Sounds of Liberation feat. David Murray & Creative Arts Ensemble
performing Drum Dance to the Motherland
Thu., October 31, 2019
8:00 PM
Category
  • Performance
Venue

Johnny Brenda’s
1201 N. Frankford Avenue
Philadelphia, PA
Get Directions

Program Info

$25 General Admission
21 & Over

Featuring

Sounds of Liberation

  • Monnette Sudler – guitar
  • Bill Mills – keyboards
  • Charles Veasley – bass
  • Dwight James – drums
  • Juan Diego – vibraphone
  • Omar Hill – percussion
  • David Murray – tenor saxophone
  • Elliott Levin – saxophone
  • Jan Jeffries – percussion

Creative Arts Ensemble

  • Monnette Sudler – guitar
  • Charles Veasley – bass
  • Dwight James – drums
  • Juan Diego – vibraphone
  • Omar Hill – percussion
  • Chuck Treece – sound effects

This Halloween, Ars Nova Workshop celebrates the groundbreaking, eclectic career of one of Philadelphia’s legendary jazz pioneers, the vibraphonist and composer Khan Jamal.

Sounds Of Liberation was a band – and a social movement – formed in of the Germantown and Mt. Airy neighborhoods of Philadelphia in 1970. Originally conceived and formed by Jamal, the arrival of Byard Lancaster in 1971 helped shift their focus and efforts into a higher gear, placing the ensemble at the forefront of avant-garde Black expression in the early 1970s. The group issued one self-released album, New Horizons, in 1972 on their own Dogtown label, before making a surprise return in 2019 with a long-lost 1973 session from Columbia University and an ANW-presented reunion of the band’s surviving members. They’ll return to the stage with one of their most iconic contemporaries, free jazz tenor powerhouse David Murray, as their special guest.

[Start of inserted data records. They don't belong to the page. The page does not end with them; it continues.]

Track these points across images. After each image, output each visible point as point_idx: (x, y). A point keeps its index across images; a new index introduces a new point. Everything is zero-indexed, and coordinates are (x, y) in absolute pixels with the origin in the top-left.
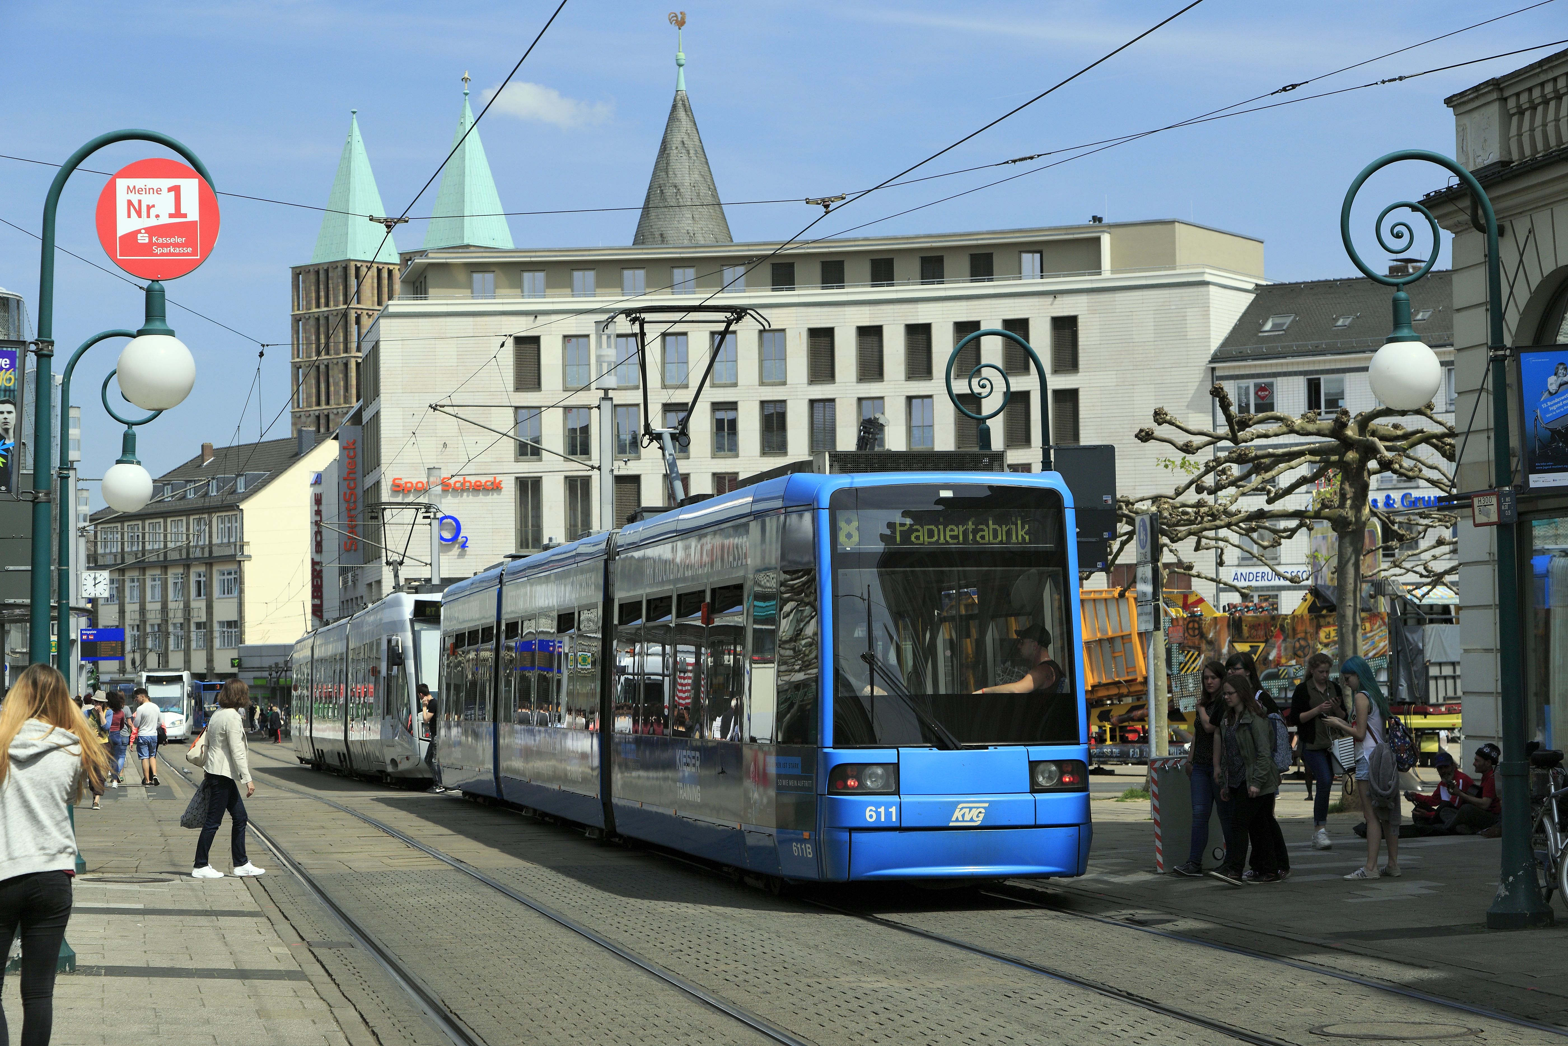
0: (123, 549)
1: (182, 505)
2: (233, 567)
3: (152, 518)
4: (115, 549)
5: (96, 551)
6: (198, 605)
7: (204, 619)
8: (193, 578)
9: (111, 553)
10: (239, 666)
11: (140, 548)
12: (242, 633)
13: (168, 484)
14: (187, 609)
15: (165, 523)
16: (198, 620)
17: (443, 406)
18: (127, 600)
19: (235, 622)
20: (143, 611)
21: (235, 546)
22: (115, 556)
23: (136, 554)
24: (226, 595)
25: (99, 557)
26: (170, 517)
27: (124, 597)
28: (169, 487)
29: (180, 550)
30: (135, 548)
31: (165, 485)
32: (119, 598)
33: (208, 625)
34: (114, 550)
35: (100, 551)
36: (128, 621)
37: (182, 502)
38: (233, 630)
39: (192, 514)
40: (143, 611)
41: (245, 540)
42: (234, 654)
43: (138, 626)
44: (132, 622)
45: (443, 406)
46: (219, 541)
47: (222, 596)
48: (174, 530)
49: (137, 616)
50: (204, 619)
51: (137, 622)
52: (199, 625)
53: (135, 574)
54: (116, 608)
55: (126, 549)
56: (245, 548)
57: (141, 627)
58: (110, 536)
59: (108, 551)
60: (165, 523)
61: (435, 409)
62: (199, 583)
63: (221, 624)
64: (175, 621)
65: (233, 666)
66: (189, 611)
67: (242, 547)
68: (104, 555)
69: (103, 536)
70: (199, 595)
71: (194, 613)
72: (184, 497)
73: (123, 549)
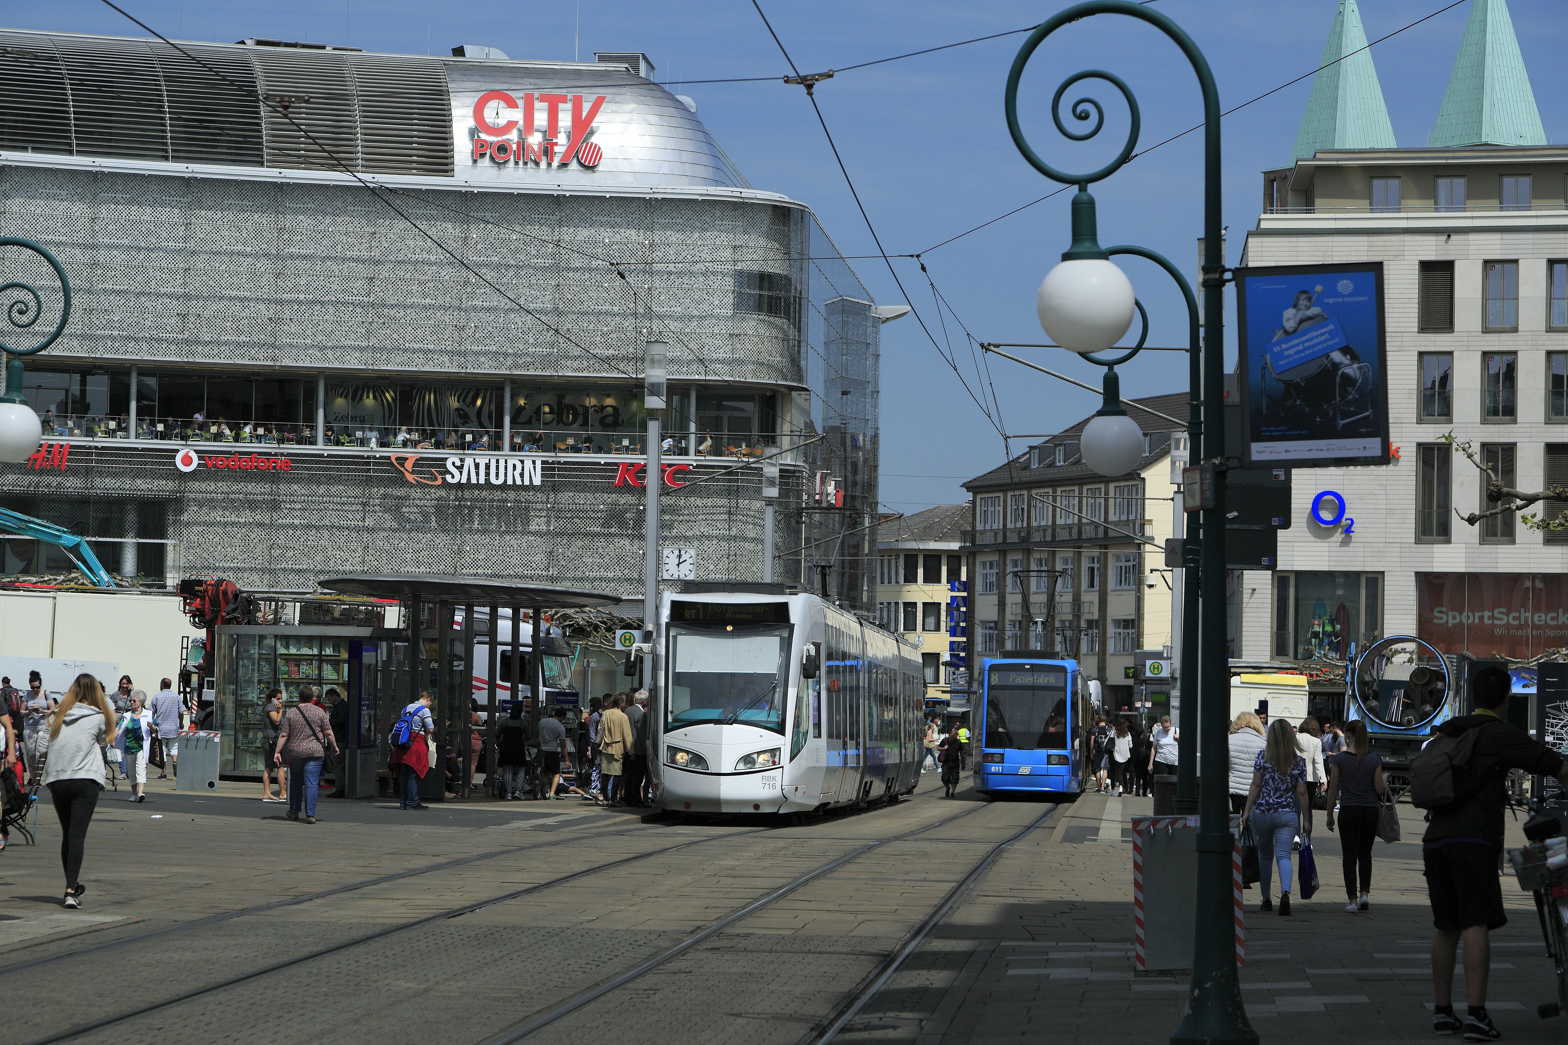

Several members of Sounds of Liberation, including guitarist Monnette Sudler, drummer Dwight James, and bassist Billy Mills, also convened as members of the Khan Jamal Creative Arts Ensemble. The same year as New Horizons was released, the CAE’s mind-blowing performance at Philadelphia’s Catacombs Club was captured for Drum Dance to the Motherland, an extremely limited edition release on Dogtown before a long-overdue reissue in 2018 reintroduced the band’s genre-blurring sounds to the world. In its improbable fusion of free jazz expressionism, black psychedelia, and full-on dub production techniques, this eccentric, one-of-a-kind masterpiece remains a bracingly powerful statement 45 years after it was recorded.